Viewing the totality of the record, Valdez fails to demonstrate that counsel’s actions were not part of a reasonable trial strategy.  This case is similar to Gamble v. State, 916 S.W.2d 92 (Tex. App.—Houston [1st Dist.] 1996, no pet.), in which defendant complained of multiple failures to object to such things as inadmissible hearsay, admission of an extraneous offense, opinion testimony, improper jury arguments, comments on his post-arrest silence, and tainted in-court identification.  There, this Court held that because the record was silent as to why counsel failed to object, the presumption of trial strategy was not overcome.  Id. at 93.  Here, Valdez did not move for a new trial; thus, no evidence in the record indicates the reasons behind trial counsel’s decisions not to object to the statements of the witnesses.  We will not speculate as to why counsel did not object, and in the absence of a record to the contrary, we presume “that trial counsel made all significant decisions in the exercise of reasonable professional judgment.”  Gamble, 916 S.W.3d at 93.  We hold that Valdez fails to overcome the presumption that his counsel’s failures to object were part of a reasonable trial strategy.

Conclusion

          Valdez fails to satisfy the first prong of Strickland.  We therefore affirm the judgment of the trial court.[2]
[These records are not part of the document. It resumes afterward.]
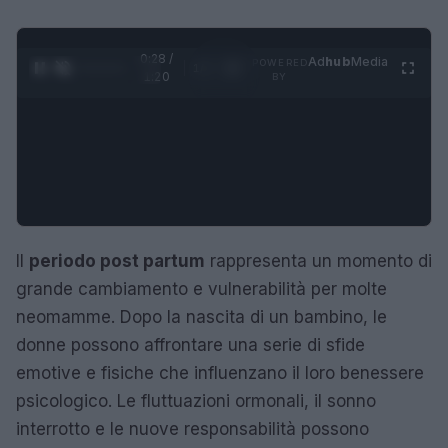
0:29 /
Ad
hub
Media
POWERED
1
/
4
1:20
BY
Il
periodo post partum
rappresenta un momento di
grande cambiamento e vulnerabilità per molte
neomamme. Dopo la nascita di un bambino, le
donne possono affrontare una serie di sfide
emotive e fisiche che influenzano il loro benessere
psicologico. Le fluttuazioni ormonali, il sonno
interrotto e le nuove responsabilità possono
                                                          Jane Bland

                                                          Justice

 

Panel consists of Chief Justice Radack and Justices Alcala and Bland.

Do not publish.  Tex. R. App. P. 47.2(b).



[2] We note that Valdez filed a motion requesting time to file supplemental briefing, which this court granted.  Valdez failed to file such supplemental briefing, so we resolve the case based on the original briefing.